*What you should do*. Rewrite the lines between the line containing "primeiro evento em que eu vou participar como" and the line containing "intensificado a agenda", inclusive, as a Markdown table with the columns Row and Line, numbering each line and leaving out blank lines.

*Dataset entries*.
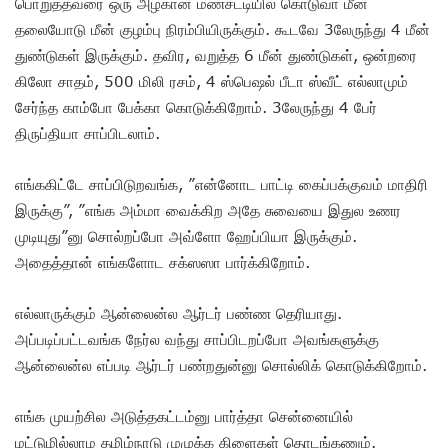
பொறுத்தவரை ஒரு அழகான மண்சட்டியில கொடுவா மீன்
தலையோடு மீன் குழம்பு நிரம்பியிருக்கும். கூடவே 3லேருந்து 4 மீன்
துண்டுகள் இருக்கும். தவிர, வறுத்த 6 மீன் துண்டுகள், ஒன்றரை
கிலோ சாதம், 500 மிலி ரசம், 4 ஸ்பெஷல் பீடா ஸ்வீட் எல்லாமும்
சேர்ந்த காம்போ பேக்கா கொடுக்கிறோம். 3லேருந்து 4 பேர்
திருப்தியா சாப்பிடலாம்.
எங்ககிட்டே சாப்பிடுறவங்க, ”என்னோட பாட்டி கைப்பக்குவம் மாதிரி
இருக்கு”, ”எங்க அம்மா வைக்கிற அதே சுவையை இதுல உணர
முடியுது”னு சொல்றப்போ அவ்ளோ ஹேப்பியா இருக்கும்.
அதைத்தான் எங்களோட சக்ஸஸா பார்க்கிறோம்.
எல்லாருக்கும் ஆன்லைன்ல ஆர்டர் பண்ண தெரியாது.
அப்படிப்பட்டவங்க நேர்ல வந்து சாப்பிடறப்போ அவங்களுக்கு
ஆன்லைன்ல எப்படி ஆர்டர் பண்றதுன்னு சொல்லிக் கொடுக்கிறோம்.
எங்க முயற்சில அடுத்தகட்டம்னு பார்த்தா சென்னையில்
மட்டுமில்லாம தமிழ்நாடு முழுக்க கிளைகள் தொடங்கணும்.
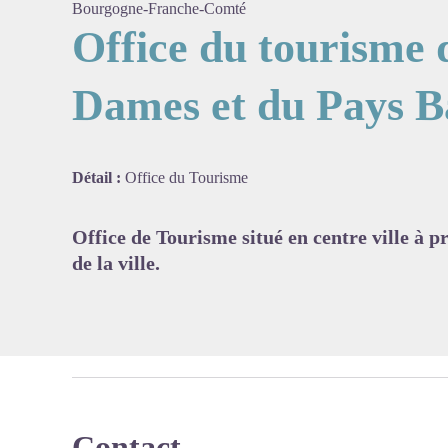
Bourgogne-Franche-Comté
Office du tourisme 
Dames et du Pays 
Voir l'
Détail :
Office du Tourisme
Office de Tourisme situé en centre ville à 
de la ville.
Contact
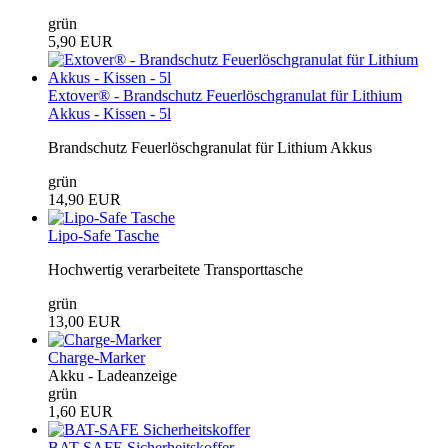
grün
5,90 EUR
Extover® - Brandschutz Feuerlöschgranulat für Lithium
Akkus - Kissen - 5l
Brandschutz Feuerlöschgranulat für Lithium Akkus
grün
14,90 EUR
Lipo-Safe Tasche
Hochwertig verarbeitete Transporttasche
grün
13,00 EUR
Charge-Marker
Akku - Ladeanzeige
grün
1,60 EUR
BAT-SAFE Sicherheitskoffer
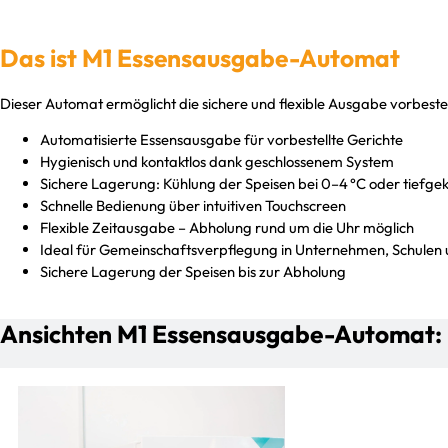
Das ist M1 Essensausgabe-Automat
Dieser Automat ermöglicht die sichere und flexible Ausgabe vorbestel
Automatisierte Essensausgabe für vorbestellte Gerichte
Hygienisch und kontaktlos dank geschlossenem System
Sichere Lagerung: Kühlung der Speisen bei 0–4 °C oder tiefgek
Schnelle Bedienung über intuitiven Touchscreen
Flexible Zeitausgabe – Abholung rund um die Uhr möglich
Ideal für Gemeinschaftsverpflegung in Unternehmen, Schulen 
Sichere Lagerung der Speisen bis zur Abholung
Ansichten M1 Essensausgabe-Automat:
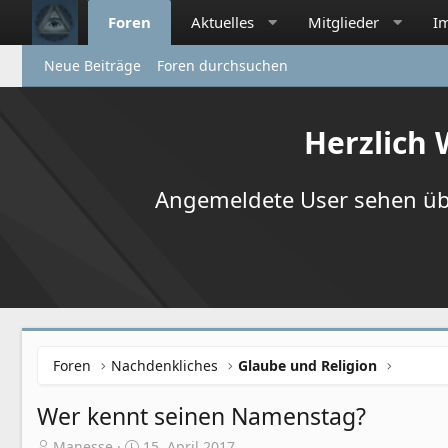
Foren
Aktuelles
Mitglieder
I
Neue Beiträge
Foren durchsuchen
Herzlich
Angemeldete User sehen übr
Foren
Nachdenkliches
Glaube und Religion
Wer kennt seinen Namenstag?
E
E
Manesse
15. April 2017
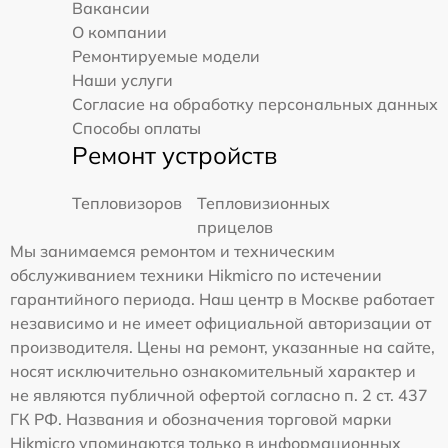
Вакансии
О компании
Ремонтируемые модели
Наши услуги
Согласие на обработку персональных данных
Способы оплаты
Ремонт устройств
Тепловизоров
Тепловизионных
прицелов
Мы занимаемся ремонтом и техническим
обслуживанием техники Hikmicro по истечении
гарантийного периода. Наш центр в Москве работает
независимо и не имеет официальной авторизации от
производителя. Цены на ремонт, указанные на сайте,
носят исключительно ознакомительный характер и
не являются публичной офертой согласно п. 2 ст. 437
ГК РФ. Названия и обозначения торговой марки
Hikmicro упоминаются только в информационных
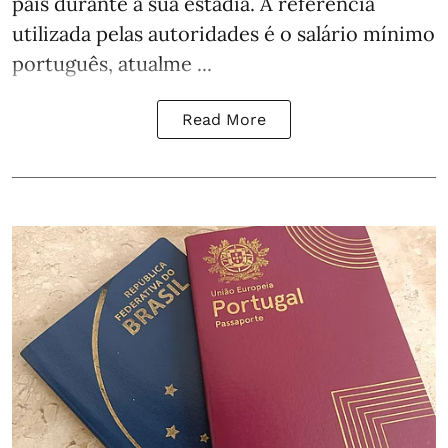
país durante a sua estadia. A referência
utilizada pelas autoridades é o salário mínimo
português, atualme ...
Read More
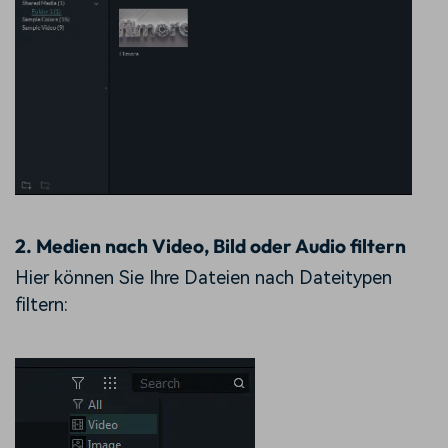
2. Medien nach Video, Bild oder Audio filtern
Hier können Sie Ihre Dateien nach Dateitypen
filtern:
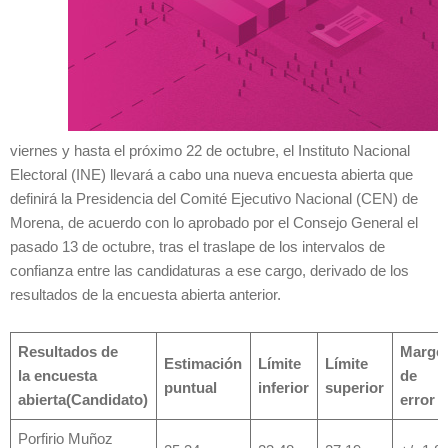
viernes y hasta el próximo 22 de octubre, el Instituto Nacional
Electoral (INE) llevará a cabo una nueva encuesta abierta que
definirá la Presidencia del Comité Ejecutivo Nacional (CEN) de
Morena, de acuerdo con lo aprobado por el Consejo General el
pasado 13 de octubre, tras el traslape de los intervalos de
confianza entre las candidaturas a ese cargo, derivado de los
resultados de la encuesta abierta anterior.
Resultados de
Marge
Estimación
Límite
Límite
la
encuesta
de
puntual
inferior
superior
abierta
(Candidato)
error
Porfirio Muñoz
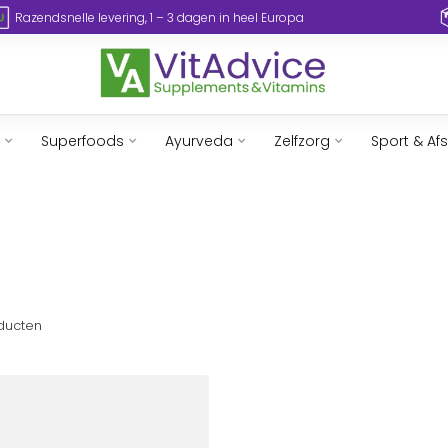
Razendsnelle levering, 1 – 3 dagen in heel Europa
Superfoods
Ayurveda
Zelfzorg
Sport & Af
ducten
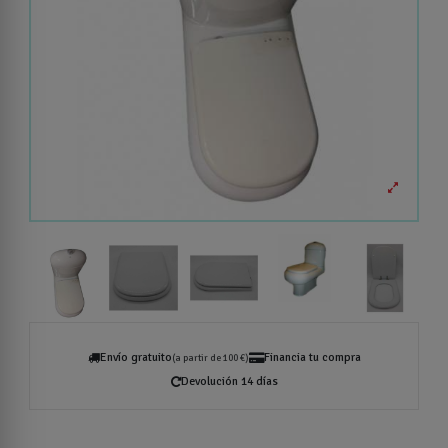
Envío gratuito
Financia tu compra
(a partir de 100 €)
Devolución 14 días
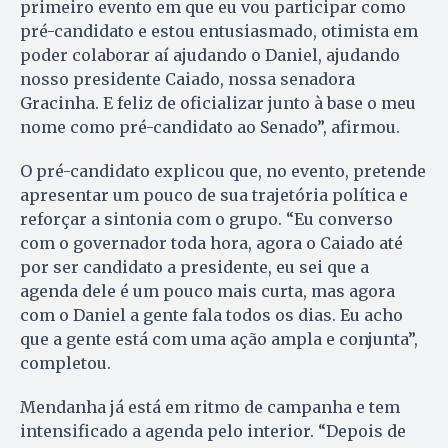
primeiro evento em que eu vou participar como
pré-candidato e estou entusiasmado, otimista em
poder colaborar aí ajudando o Daniel, ajudando
nosso presidente Caiado, nossa senadora
Gracinha. E feliz de oficializar junto à base o meu
nome como pré-candidato ao Senado”, afirmou.
O pré-candidato explicou que, no evento, pretende
apresentar um pouco de sua trajetória política e
reforçar a sintonia com o grupo. “Eu converso
com o governador toda hora, agora o Caiado até
por ser candidato a presidente, eu sei que a
agenda dele é um pouco mais curta, mas agora
com o Daniel a gente fala todos os dias. Eu acho
que a gente está com uma ação ampla e conjunta”,
completou.
Mendanha já está em ritmo de campanha e tem
intensificado a agenda pelo interior. “Depois de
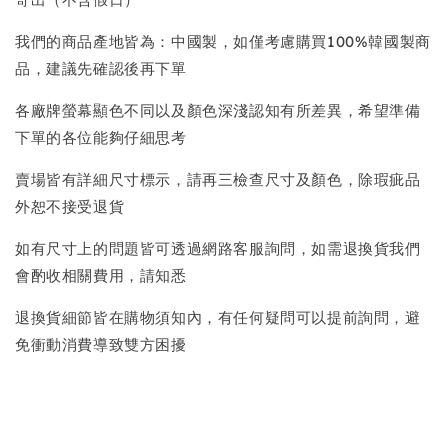
我們的商品產地皆為：中國製，如僅考慮購買100%韓國製商
品，建議先確認後再下單
各廠牌螢幕顯色不同以及顏色深淺認知有所差異，希望準備
下單的各位能夠仔細思考
賣場皆有詳細尺寸標示，請再三檢查尺寸及顏色，除瑕疵品
外恕不接受退貨
如有尺寸上的問題皆可透過網路客服詢問，如需退換貨我們
會酌收相關費用，請知悉
退換貨細節皆在購物須知內，有任何疑問可以提前詢問，避
免衝動消費導致雙方困擾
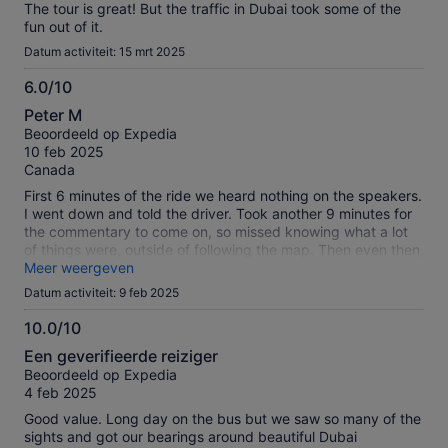
The tour is great! But the traffic in Dubai took some of the
fun out of it.
Datum activiteit: 15 mrt 2025
6.0/10
6.0
Peter M
van
Beoordeeld op Expedia
10
10 feb 2025
Canada
First 6 minutes of the ride we heard nothing on the speakers.
I went down and told the driver. Took another 9 minutes for
the commentary to come on, so missed knowing what a lot
of things were, outside of following the map. Then even then,
the soind quality wqs very poor, only one ear bud had sound
Meer weergeven
coming out, and that was for everyone I asked. The City was
Datum activiteit: 9 feb 2025
beautiful. If you only have time to do one route, you want the
Blue Route. I was too exhausted to do the red route also,
10.0/10
afyer a long flight. I've done Big Bus in the past in mamy
10.0
Een geverifieerde reiziger
other cities, I should have stuck to that, never had an issue
van
Beoordeeld op Expedia
there.
10
4 feb 2025
Good value. Long day on the bus but we saw so many of the
sights and got our bearings around beautiful Dubai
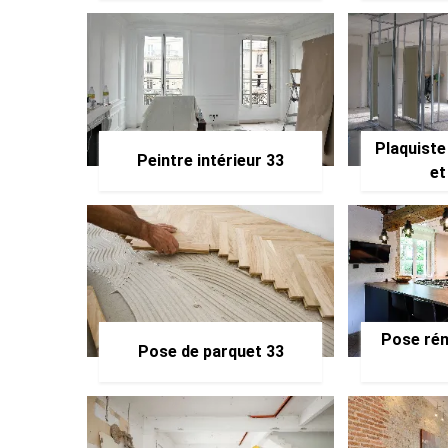
Plaquiste
Peintre intérieur 33
et
Pose rén
Pose de parquet 33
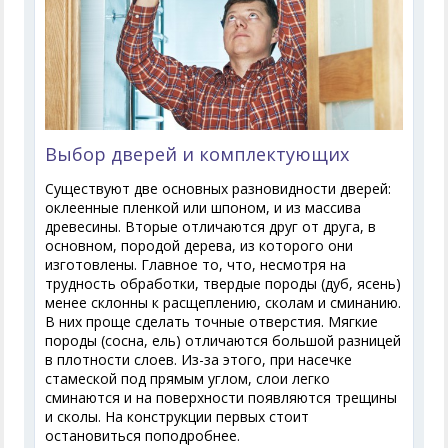
Выбор дверей и комплектующих
Существуют две основных разновидности дверей:
оклеенные пленкой или шпоном, и из массива
древесины. Вторые отличаются друг от друга, в
основном, породой дерева, из которого они
изготовлены. Главное то, что, несмотря на
трудность обработки, твердые породы (дуб, ясень)
менее склонны к расщеплению, сколам и сминанию.
В них проще сделать точные отверстия. Мягкие
породы (сосна, ель) отличаются большой разницей
в плотности слоев. Из-за этого, при насечке
стамеской под прямым углом, слои легко
сминаются и на поверхности появляются трещины
и сколы. На конструкции первых стоит
остановиться поподробнее.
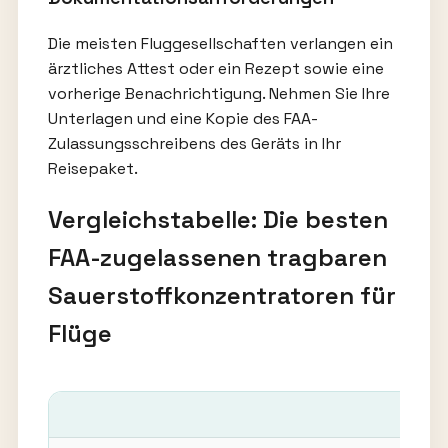
Die meisten Fluggesellschaften verlangen ein
ärztliches Attest oder ein Rezept sowie eine
vorherige Benachrichtigung. Nehmen Sie Ihre
Unterlagen und eine Kopie des FAA-
Zulassungsschreibens des Geräts in Ihr
Reisepaket.
Vergleichstabelle: Die besten
FAA-zugelassenen tragbaren
Sauerstoffkonzentratoren für
Flüge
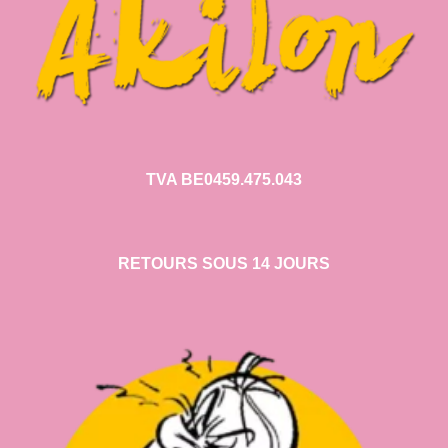
TVA BE0459.475.043
RETOURS SOUS 14 JOURS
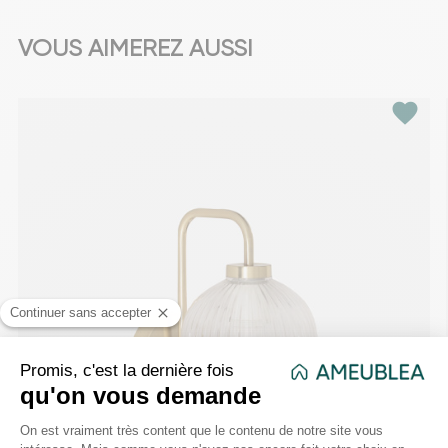
VOUS AIMEREZ AUSSI
favorite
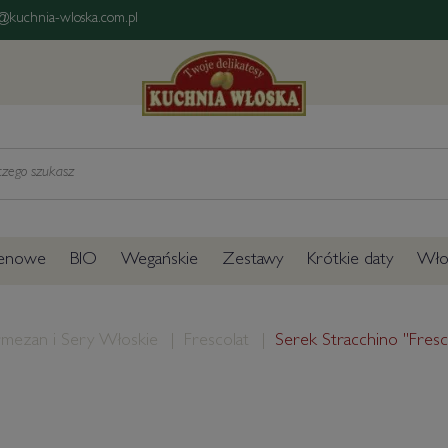
@kuchnia-wloska.com.pl
tenowe
BIO
Wegańskie
Zestawy
Krótkie daty
Włos
rmezan i Sery Włoskie
Frescolat
Serek Stracchino "Fresc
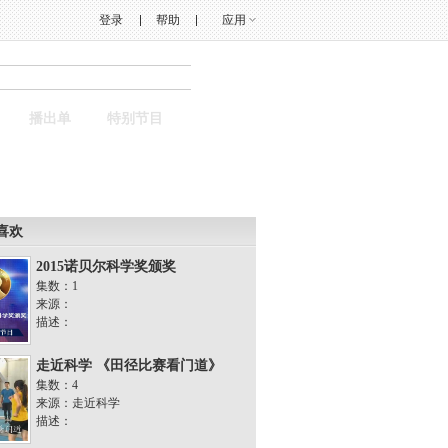
登录
帮助
应用
搜索
播出单
特别节目
喜欢
2015诺贝尔科学奖颁奖
集数：1
来源：
描述：
走近科学 《田径比赛看门道》
集数：4
来源：走近科学
描述：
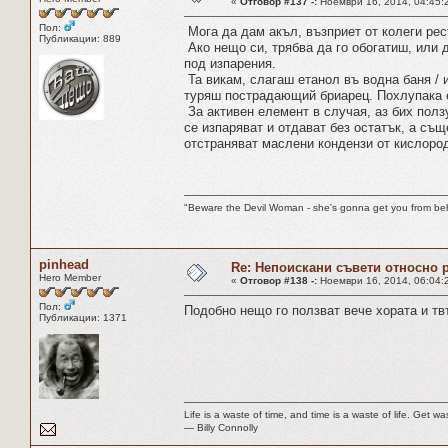
«
Отговор #137 -:
Ноември 16, 2014, 04:45:
Пол:
Мога да дам акъл, възприет от колеги рес
Публикации: 889
Ако нещо си, трябва да го обогатиш, или 
под изпарения.
Та викам, слагаш етанол въ водна баня / и
туряш пострадающий бриарец. Похлупака е
За активен елемент в случая, аз бих ползу
се изпаряват и отдават без остатък, а съ
отстраняват маслени кондензи от кислород
"Beware the Devil Woman - she's gonna get you from beh
pinhead
Re: Непоискани съвети относно 
Hero Member
«
Отговор #138 -:
Ноември 16, 2014, 06:04:
Пол:
Подобно нещо го ползват вече хората и тв
Публикации: 1371
Life is a waste of time, and time is a waste of life. Get was
― Billy Connolly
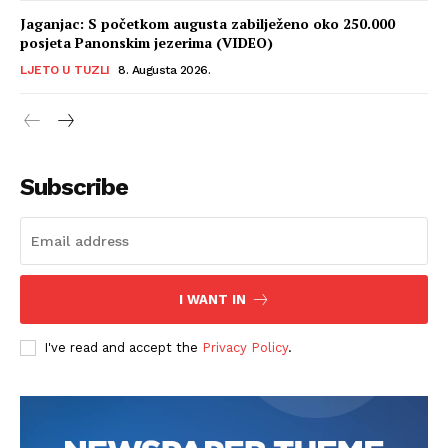
Jaganjac: S početkom augusta zabilježeno oko 250.000
posjeta Panonskim jezerima (VIDEO)
LJETO U TUZLI
8. Augusta 2026.
Subscribe
I WANT IN
I've read and accept the
Privacy Policy
.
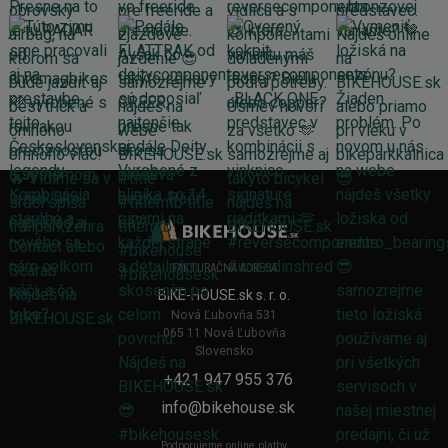
FAKTURAČNÁ ADRESA
BIKE-HOUSE.sk s. r. o.
Nová Ľubovňa 531
065 11 Nová Ľubovňa
Slovensko
+421 947 955 376
info@bikehouse.sk
Podporujeme online platby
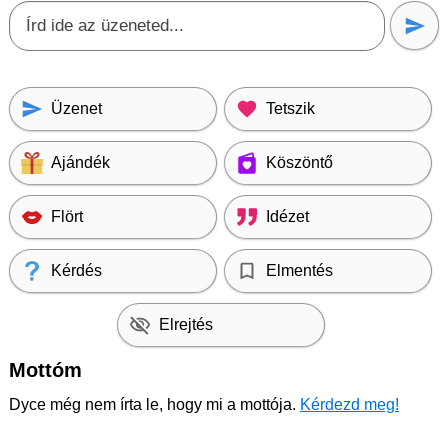
Üzenet
Tetszik
Ajándék
Köszöntő
Flört
Idézet
Kérdés
Elmentés
Elrejtés
Mottóm
Dyce még nem írta le, hogy mi a mottója.
Kérdezd meg!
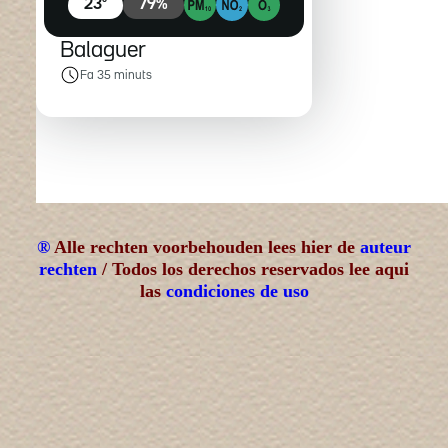
®
Alle rechten voorbehouden lees hier de
auteur
rechten
/ Todos los derechos reservados lee aqui
las
condiciones de uso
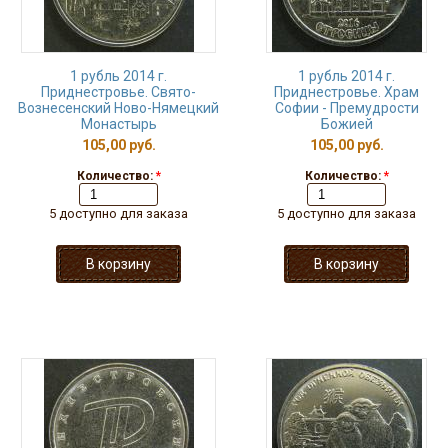
1 рубль 2014 г.
1 рубль 2014 г.
Приднестровье. Свято-
Приднестровье. Храм
Вознесенский Ново-Нямецкий
Софии - Премудрости
Монастырь
Божией
105,00 руб.
105,00 руб.
Количество:
*
Количество:
*
5 доступно для заказа
5 доступно для заказа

*Task output*.
| Row | Line |
|---|---|
| 1 | primeiro evento em que eu vou participar como |
| 2 | pré-candidato e estou entusiasmado, otimista em |
| 3 | poder colaborar aí ajudando o Daniel, ajudando |
| 4 | nosso presidente Caiado, nossa senadora |
| 5 | Gracinha. E feliz de oficializar junto à base o meu |
| 6 | nome como pré-candidato ao Senado”, afirmou. |
| 7 | O pré-candidato explicou que, no evento, pretende |
| 8 | apresentar um pouco de sua trajetória política e |
| 9 | reforçar a sintonia com o grupo. “Eu converso |
| 10 | com o governador toda hora, agora o Caiado até |
| 11 | por ser candidato a presidente, eu sei que a |
| 12 | agenda dele é um pouco mais curta, mas agora |
| 13 | com o Daniel a gente fala todos os dias. Eu acho |
| 14 | que a gente está com uma ação ampla e conjunta”, |
| 15 | completou. |
| 16 | Mendanha já está em ritmo de campanha e tem |
| 17 | intensificado a agenda pelo interior. “Depois de |